SELECTED TEXT Block Start
New Delhi: The latest study titled 'Medicines in India: Accessibility, Affordability and Quality' claims that three to four per cent of drugs produced in the country are found to be Falsified and Substandard (FS).
“The level of FS drugs is especially high when sourced from government outlets as against retail outlets. Northeastern states are outliers when it comes to low-quality drugs. The proportion of subquality drugs found from both retail outlets and government sources in Northeastern states is very high when compared to the national average,” said the study compiled by Brookings India, an independent research organisation.
Substandard drugs originate from manufacturing sites that may lie outside a state legislative boundary. Data analysis from six states revealed that drugs manufactured in Himachal Pradesh and Uttarakhand are of low-quality.
States are powerless when it comes to de-licensing firms that produce bad quality medicines but lie outside the state boundary. Almost all states face an acute shortage of drug inspectors required for drug-testing and inspections, the study was done by Prof Shamika Ravi, Prachi Singh and David Dam has revealed.
SELECTED TEXT Block End
CHECK YOUR UNDERSTANDING -
1. In the article on drug quality, reproduce the passage from "New Delhi: The" to "are of low-quality." word for word.
2. Condense the paragraph of the article on drug quality that begins "The level of FS drugs is especially high" into a short bulleted list that keeps its main facts.
3. Answer these questions from the article on drug quality:
(a) What share of drugs produced in India does the study say are falsified and substandard?
(b) In the data analysis from six states, drugs made in which two states were of low quality?
(c) What shortage do almost all states face?
Rely only on the article on drug quality for what follows.
DATA FOR ANALYSIS Block Start
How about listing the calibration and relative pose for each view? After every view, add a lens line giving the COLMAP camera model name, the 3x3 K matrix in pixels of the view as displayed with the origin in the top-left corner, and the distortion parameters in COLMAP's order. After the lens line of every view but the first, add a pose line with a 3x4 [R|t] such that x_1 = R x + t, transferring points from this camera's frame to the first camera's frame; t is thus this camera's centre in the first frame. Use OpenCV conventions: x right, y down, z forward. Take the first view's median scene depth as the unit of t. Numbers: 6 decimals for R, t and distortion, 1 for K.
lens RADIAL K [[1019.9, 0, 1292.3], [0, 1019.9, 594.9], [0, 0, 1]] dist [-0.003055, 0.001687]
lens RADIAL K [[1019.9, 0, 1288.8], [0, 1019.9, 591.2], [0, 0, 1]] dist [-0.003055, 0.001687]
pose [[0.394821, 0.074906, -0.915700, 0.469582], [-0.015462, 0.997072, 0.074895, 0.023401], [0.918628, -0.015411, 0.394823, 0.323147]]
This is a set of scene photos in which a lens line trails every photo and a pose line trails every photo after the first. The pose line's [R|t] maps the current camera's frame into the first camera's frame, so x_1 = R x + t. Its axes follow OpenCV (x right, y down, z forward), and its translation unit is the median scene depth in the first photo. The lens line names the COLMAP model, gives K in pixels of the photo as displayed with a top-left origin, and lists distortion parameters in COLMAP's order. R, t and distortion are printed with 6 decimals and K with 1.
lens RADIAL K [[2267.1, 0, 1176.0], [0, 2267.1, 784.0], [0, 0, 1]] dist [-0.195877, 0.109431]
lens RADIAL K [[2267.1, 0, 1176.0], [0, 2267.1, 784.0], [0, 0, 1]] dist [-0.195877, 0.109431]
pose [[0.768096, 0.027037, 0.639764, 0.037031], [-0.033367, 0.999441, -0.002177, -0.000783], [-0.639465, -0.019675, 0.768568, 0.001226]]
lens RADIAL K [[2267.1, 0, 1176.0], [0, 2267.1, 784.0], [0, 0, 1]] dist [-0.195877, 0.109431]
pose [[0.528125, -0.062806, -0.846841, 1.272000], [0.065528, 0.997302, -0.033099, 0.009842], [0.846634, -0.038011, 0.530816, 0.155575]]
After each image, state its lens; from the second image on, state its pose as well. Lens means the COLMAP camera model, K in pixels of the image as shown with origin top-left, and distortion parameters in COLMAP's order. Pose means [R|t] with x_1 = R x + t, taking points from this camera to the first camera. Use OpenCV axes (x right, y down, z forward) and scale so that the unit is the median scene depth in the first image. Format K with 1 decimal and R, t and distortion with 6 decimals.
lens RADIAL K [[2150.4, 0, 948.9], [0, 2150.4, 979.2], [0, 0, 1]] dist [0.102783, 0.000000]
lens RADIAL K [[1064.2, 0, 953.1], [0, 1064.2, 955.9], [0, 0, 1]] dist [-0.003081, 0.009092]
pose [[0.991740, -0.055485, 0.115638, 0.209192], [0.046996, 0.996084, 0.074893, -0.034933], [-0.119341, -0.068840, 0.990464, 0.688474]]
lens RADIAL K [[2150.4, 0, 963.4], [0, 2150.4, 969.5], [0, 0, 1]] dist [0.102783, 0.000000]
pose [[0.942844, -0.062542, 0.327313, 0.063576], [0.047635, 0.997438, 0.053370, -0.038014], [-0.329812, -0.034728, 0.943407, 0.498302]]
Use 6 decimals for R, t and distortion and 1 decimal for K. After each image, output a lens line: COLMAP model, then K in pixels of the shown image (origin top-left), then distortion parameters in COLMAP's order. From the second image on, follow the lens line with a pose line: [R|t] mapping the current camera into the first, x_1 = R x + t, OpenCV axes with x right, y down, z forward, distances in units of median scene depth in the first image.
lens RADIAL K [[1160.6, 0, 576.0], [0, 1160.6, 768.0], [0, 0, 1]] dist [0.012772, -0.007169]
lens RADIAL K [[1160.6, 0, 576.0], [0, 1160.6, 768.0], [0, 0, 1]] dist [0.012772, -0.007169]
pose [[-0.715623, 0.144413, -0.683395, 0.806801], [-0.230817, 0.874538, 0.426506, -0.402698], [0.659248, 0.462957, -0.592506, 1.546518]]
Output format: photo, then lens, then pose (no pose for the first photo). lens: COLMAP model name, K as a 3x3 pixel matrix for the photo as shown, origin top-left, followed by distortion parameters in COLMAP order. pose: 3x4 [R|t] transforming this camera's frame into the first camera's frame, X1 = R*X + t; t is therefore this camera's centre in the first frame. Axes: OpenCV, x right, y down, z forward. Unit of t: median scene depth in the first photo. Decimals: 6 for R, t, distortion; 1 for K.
DATA FOR ANALYSIS Block End
TASK SOLUTIONS -
1.
New Delhi: The latest study titled 'Medicines in India: Accessibility, Affordability and Quality' claims that three to four per cent of drugs produced in the country are found to be Falsified and Substandard (FS).
“The level of FS drugs is especially high when sourced from government outlets as against retail outlets. Northeastern states are outliers when it comes to low-quality drugs. The proportion of subquality drugs found from both retail outlets and government sources in Northeastern states is very high when compared to the national average,” said the study compiled by Brookings India, an independent research organisation.
Substandard drugs originate from manufacturing sites that may lie outside a state legislative boundary. Data analysis from six states revealed that drugs manufactured in Himachal Pradesh and Uttarakhand are of low-quality.

2.
- Falsified and substandard drugs are especially common when sourced from government outlets rather than retail outlets.
- Northeastern states are outliers for low-quality drugs.
- In those states, the share of subquality drugs from both retail and government sources is very high compared with the national average.
- Brookings India, an independent research organization, compiled the study.

3.
(a) Three to four percent.
(b) Himachal Pradesh and Uttarakhand.
(c) An acute shortage of the drug inspectors needed for drug testing and inspections.